Salendo a nord, da Gerusalemme verso la Galilea, abbiamo attraversato la valle del fiume Giordano, ed in particolare i cosiddetti “territori occupati” (per alcuni più semplicemente “amministrati”) da Israele. La maggior parte di quest’area, chiamata anche “west bank”, non è stata mai annessa allo Stato ebraico ma viene da esso controllata, a partire dalla sua conquista durante la “guerra dei 6 giorni” (1967).
Tranne quegli appezzamenti di terreno i cui proprietari hanno potuto vantare diritti precedenti al 1967, l’intera zona è di proprietà statale e data in concessione. Questo territorio è fra quelli che Israele considera oggetto di trattativa, prima con la Giordania ed ora con i palestinesi, nell’ottica di dare “terra in cambio di pace”.
Alcuni zone della west bank non sono ne’ annesse ne’ amministrate da Israele: sono i territori sotto l’amministrazione completa dell’Autorità Nazionale Palestinese (ANP). Si tratta prevalentemente di aree urbane, come Gerico, Hebron, Ramallah, Betlemme.
Una di esse, la piccola Eluja, l’abbiamo attraversata domenica mattina. L’asfalto di colore più scuro è il primo segnale che indica la sua diversa “appartenenza”. La zona è tranquilla, tanto che la polizia e l’esercito israeliano hanno recentemente rimosso ogni controllo diretto.
Vasche per allevamenti ittici e, a destra, coltivazioni di banane (valle del Giordano)
Lungo la valle abbiamo visto coltivazioni orticole e floreali, allevamenti di tacchini e di pesce. Purtroppo la manodopera, qui, è sempre meno palestinese. Dopo i disordini e le ribellioni degli ultimi anni, ora gli israeliani preferiscono servirsi di personale straniero, specialmente thailandese: questi immigrati rimangono pochi mesi ma guadagnano abbastanza per potersi permettere una nuova casa nel loro paese.
L’ennesima occasione persa per i palestinesi: essi avevano (e hanno) a portata di mano esperienze, organizzazioni e tecniche all’avanguardia – quelle israeliane – ma, anziché acquisirle se ne allontanano.
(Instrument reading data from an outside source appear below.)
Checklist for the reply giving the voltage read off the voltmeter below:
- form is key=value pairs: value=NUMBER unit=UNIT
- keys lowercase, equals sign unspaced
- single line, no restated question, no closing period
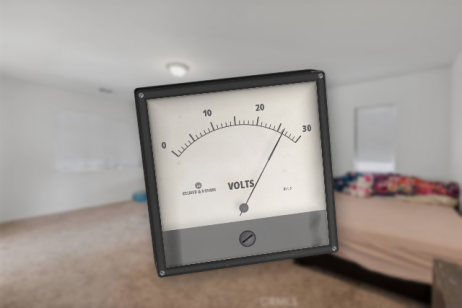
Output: value=26 unit=V
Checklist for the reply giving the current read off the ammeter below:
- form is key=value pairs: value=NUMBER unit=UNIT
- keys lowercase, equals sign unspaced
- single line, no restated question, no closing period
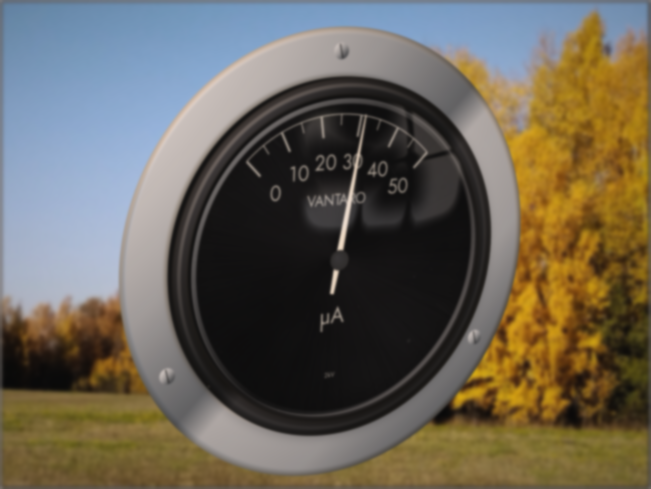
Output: value=30 unit=µA
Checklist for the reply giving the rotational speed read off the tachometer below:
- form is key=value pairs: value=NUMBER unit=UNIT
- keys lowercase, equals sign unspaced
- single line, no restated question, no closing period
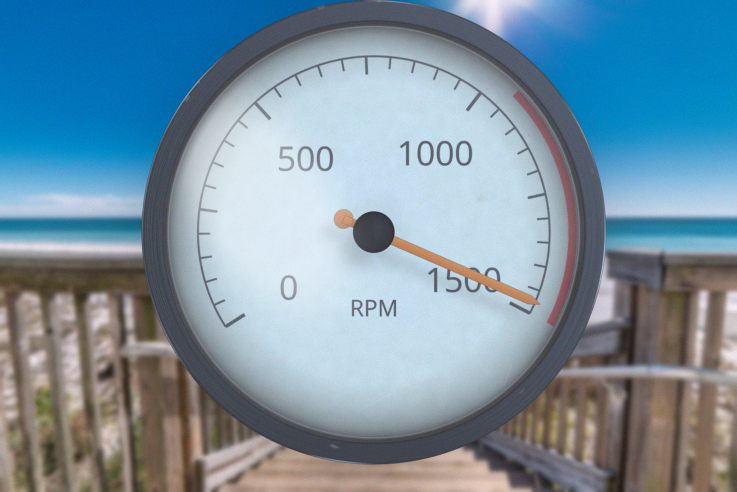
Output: value=1475 unit=rpm
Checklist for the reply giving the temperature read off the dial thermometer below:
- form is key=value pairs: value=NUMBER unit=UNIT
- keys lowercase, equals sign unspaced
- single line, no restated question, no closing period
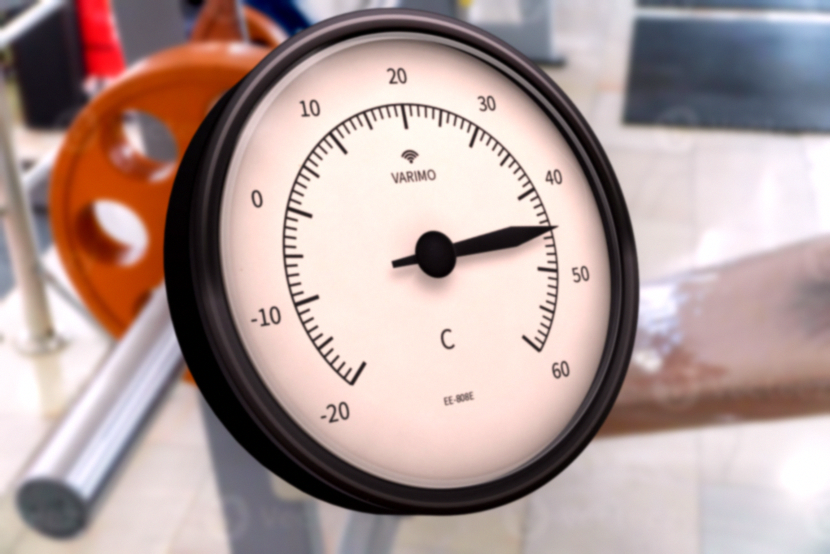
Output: value=45 unit=°C
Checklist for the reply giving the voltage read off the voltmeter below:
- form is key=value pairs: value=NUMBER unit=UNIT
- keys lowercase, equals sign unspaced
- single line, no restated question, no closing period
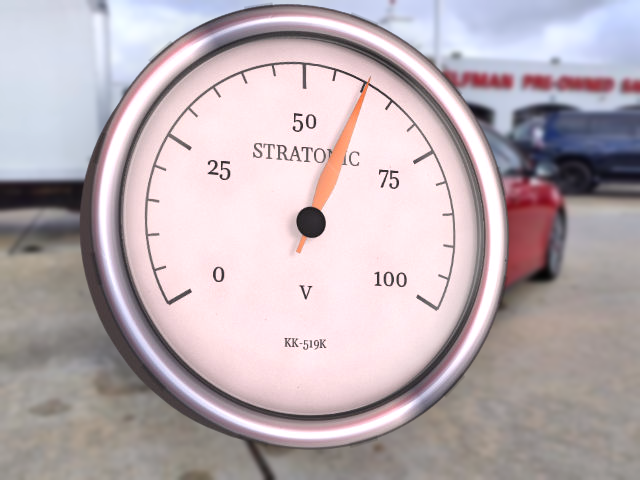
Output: value=60 unit=V
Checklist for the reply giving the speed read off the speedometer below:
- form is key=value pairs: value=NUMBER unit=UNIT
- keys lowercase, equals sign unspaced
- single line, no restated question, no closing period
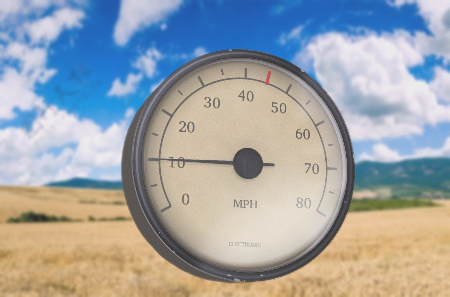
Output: value=10 unit=mph
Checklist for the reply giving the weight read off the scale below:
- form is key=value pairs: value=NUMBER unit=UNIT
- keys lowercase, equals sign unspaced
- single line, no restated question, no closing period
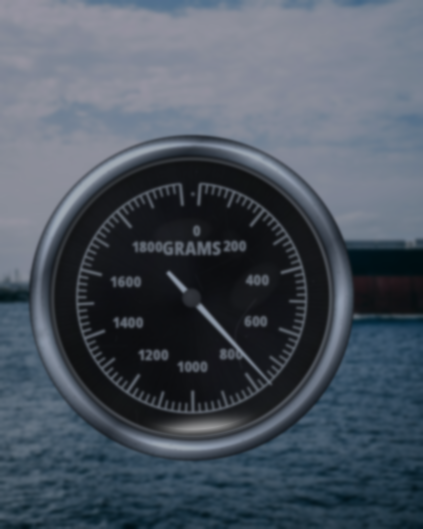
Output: value=760 unit=g
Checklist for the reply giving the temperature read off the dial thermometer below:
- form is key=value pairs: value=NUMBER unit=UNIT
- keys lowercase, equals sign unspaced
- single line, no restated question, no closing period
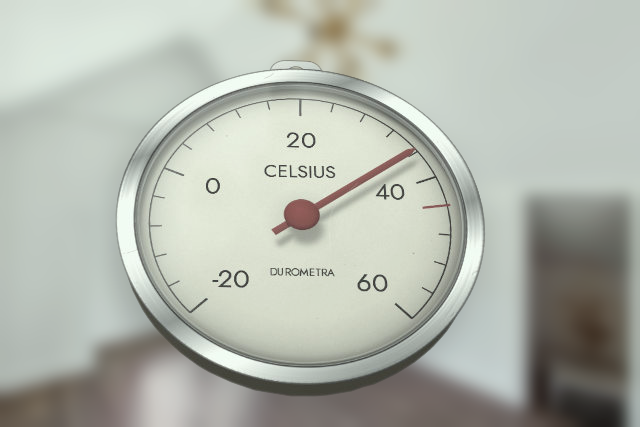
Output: value=36 unit=°C
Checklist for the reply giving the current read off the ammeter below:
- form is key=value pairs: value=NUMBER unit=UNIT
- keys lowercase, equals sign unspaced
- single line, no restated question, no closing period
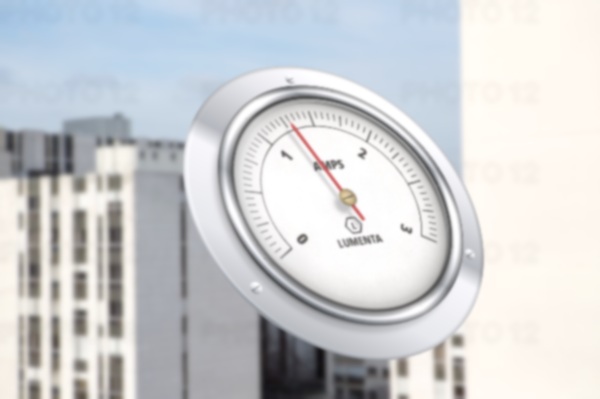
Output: value=1.25 unit=A
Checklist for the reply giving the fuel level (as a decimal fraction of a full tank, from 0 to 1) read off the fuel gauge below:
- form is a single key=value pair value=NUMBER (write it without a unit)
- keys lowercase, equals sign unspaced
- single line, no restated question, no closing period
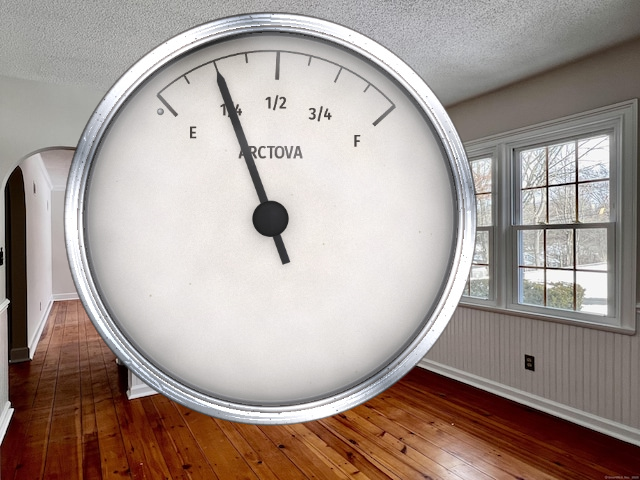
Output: value=0.25
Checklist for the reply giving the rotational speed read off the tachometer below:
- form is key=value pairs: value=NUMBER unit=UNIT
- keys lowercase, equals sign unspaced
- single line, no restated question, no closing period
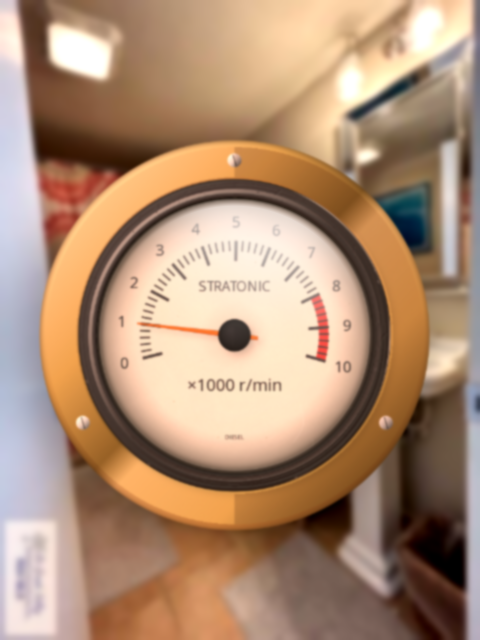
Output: value=1000 unit=rpm
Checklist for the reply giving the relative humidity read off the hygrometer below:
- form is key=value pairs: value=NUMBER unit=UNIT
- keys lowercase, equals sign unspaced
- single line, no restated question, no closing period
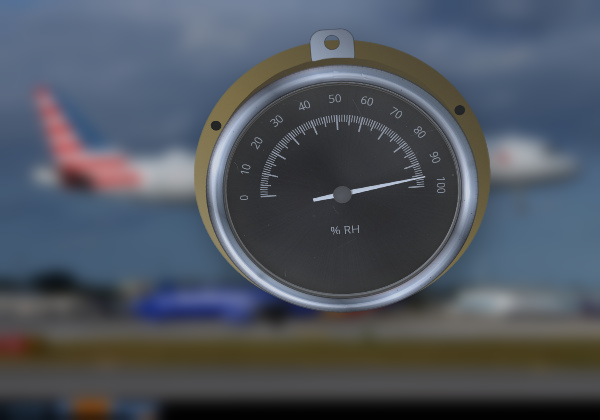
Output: value=95 unit=%
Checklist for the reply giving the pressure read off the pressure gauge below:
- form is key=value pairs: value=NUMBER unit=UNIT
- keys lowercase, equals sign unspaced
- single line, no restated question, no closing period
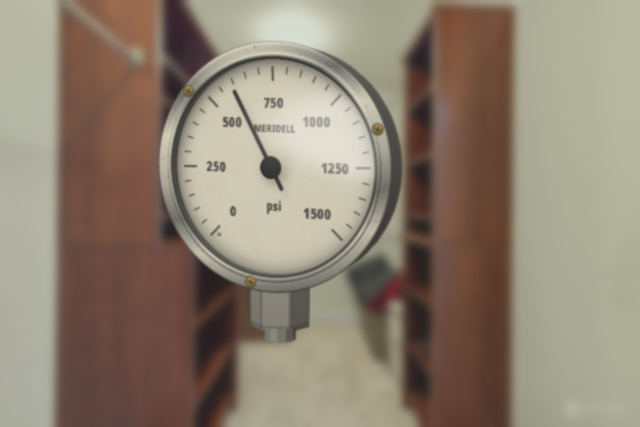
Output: value=600 unit=psi
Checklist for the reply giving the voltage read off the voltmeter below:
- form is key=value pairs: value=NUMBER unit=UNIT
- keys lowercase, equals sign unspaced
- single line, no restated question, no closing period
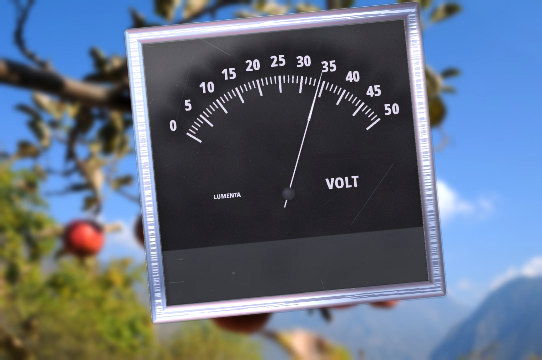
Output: value=34 unit=V
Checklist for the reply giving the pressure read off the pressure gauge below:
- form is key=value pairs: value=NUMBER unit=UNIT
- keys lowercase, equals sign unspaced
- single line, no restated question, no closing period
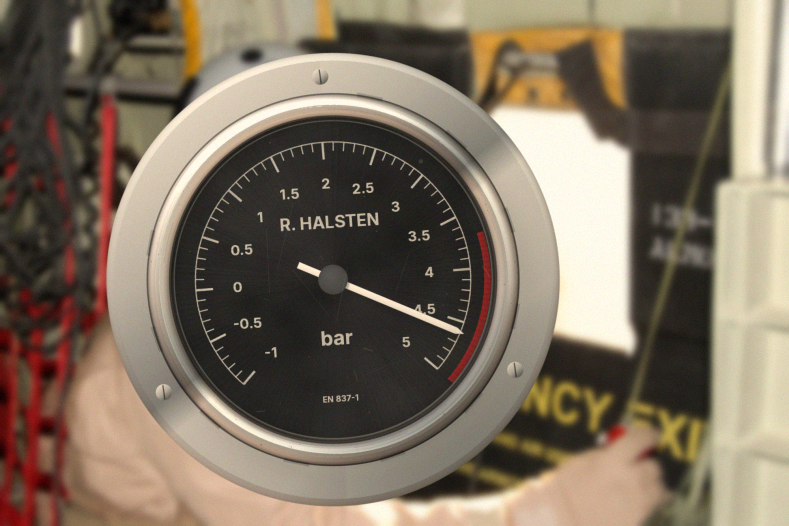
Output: value=4.6 unit=bar
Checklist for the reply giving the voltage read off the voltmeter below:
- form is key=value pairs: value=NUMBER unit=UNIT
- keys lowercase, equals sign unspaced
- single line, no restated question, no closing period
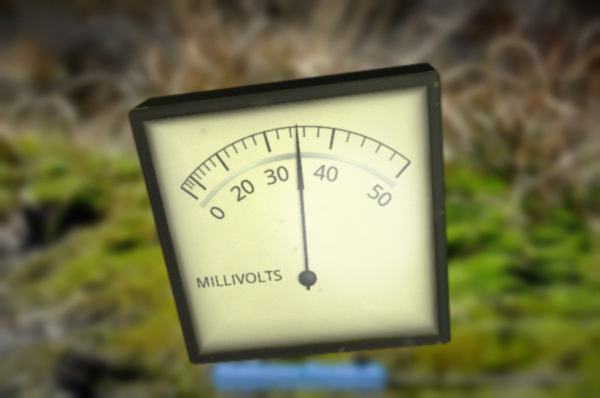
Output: value=35 unit=mV
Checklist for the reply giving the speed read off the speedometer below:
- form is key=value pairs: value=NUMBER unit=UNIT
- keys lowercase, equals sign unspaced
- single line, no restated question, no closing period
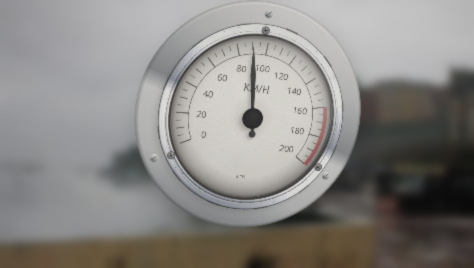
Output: value=90 unit=km/h
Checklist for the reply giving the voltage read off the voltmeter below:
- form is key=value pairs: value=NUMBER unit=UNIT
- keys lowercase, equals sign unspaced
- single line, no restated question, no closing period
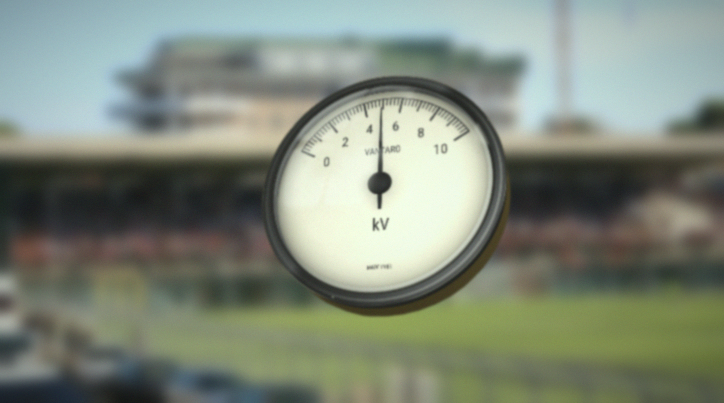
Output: value=5 unit=kV
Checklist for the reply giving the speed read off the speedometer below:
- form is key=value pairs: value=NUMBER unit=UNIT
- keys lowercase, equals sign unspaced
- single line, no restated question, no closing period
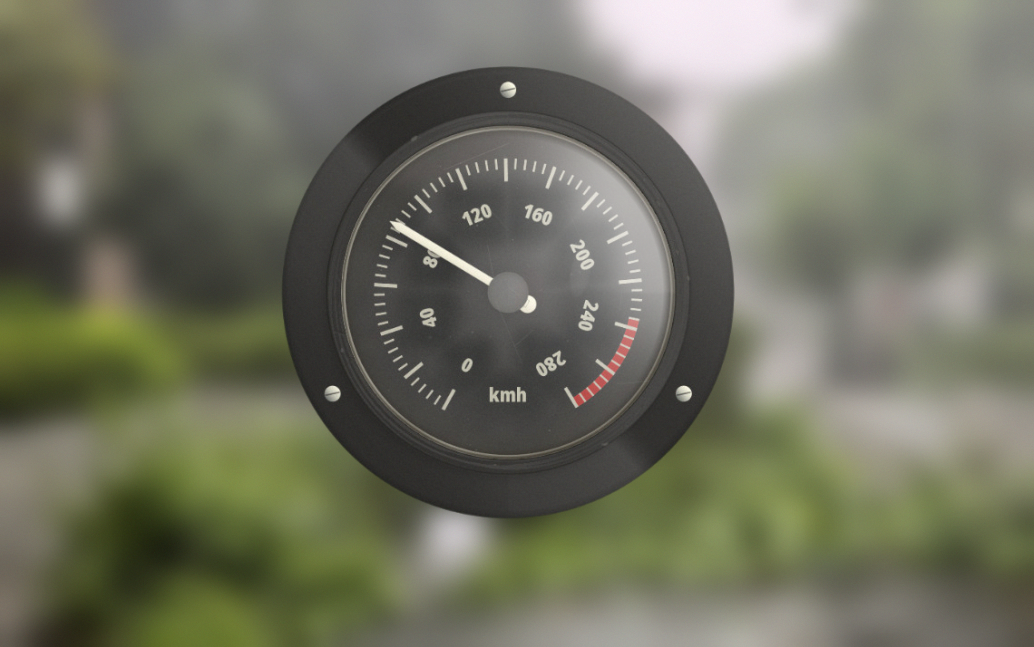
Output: value=86 unit=km/h
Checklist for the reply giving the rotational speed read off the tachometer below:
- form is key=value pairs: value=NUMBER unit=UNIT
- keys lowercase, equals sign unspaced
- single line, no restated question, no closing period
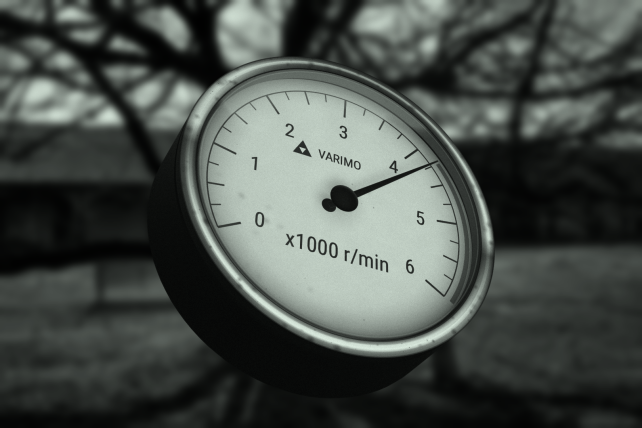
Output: value=4250 unit=rpm
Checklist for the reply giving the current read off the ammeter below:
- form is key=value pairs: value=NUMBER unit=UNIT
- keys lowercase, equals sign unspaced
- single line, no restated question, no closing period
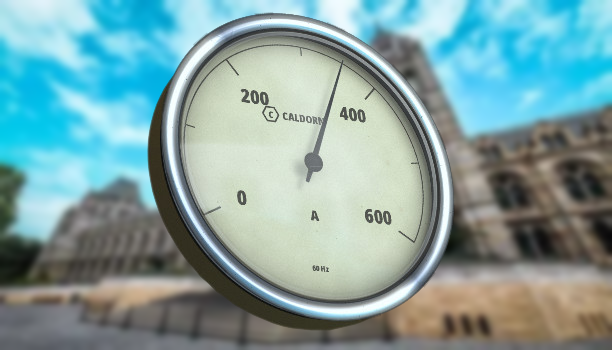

Queste valli rigogliose, circondate dal deserto, rischiano di fare molti passi indietro se, per motivi geopolitici, il governo israeliano decidesse di lasciarle sotto il completo controllo palestinese.
Sembra di sfogliare una enciclopedia alla parola Israele!
Bravi tutti sia per la documentazione fotografica, sia per gli interventi precisi. Una tirata di orecchie forse per il modo puntiglioso all’ italiana nel voler entrare in un posto dove necessitava seguire delle precise regole. Quando si va in casa d’ altri bisogna rispettare le regole della casa, giuste o sbagliate che siano.
Questo per lo meno è il mio parere. Che poi sotto ci sia il solito marcio business, è cosa risaputa e che noi italiano dovremmo ben conoscere, dal momento che nei nostri luoghi di culto si fa altrettanto.
Comunque bravi a tutti e peccato che il bel viaggio sia agli sgoccioli.
Un arrivederci, quindi, a presto, fiducioso di vedere quanto prima il vostro bel documentario che immagino avrete sicuramente girato.
Bravi, sembra che il viaggio sia riuscito bene. E’ interessante vedere i vari punti di vista dei partecipanti alla spedizione.
Speriamo di vedere presto il resto delle foto!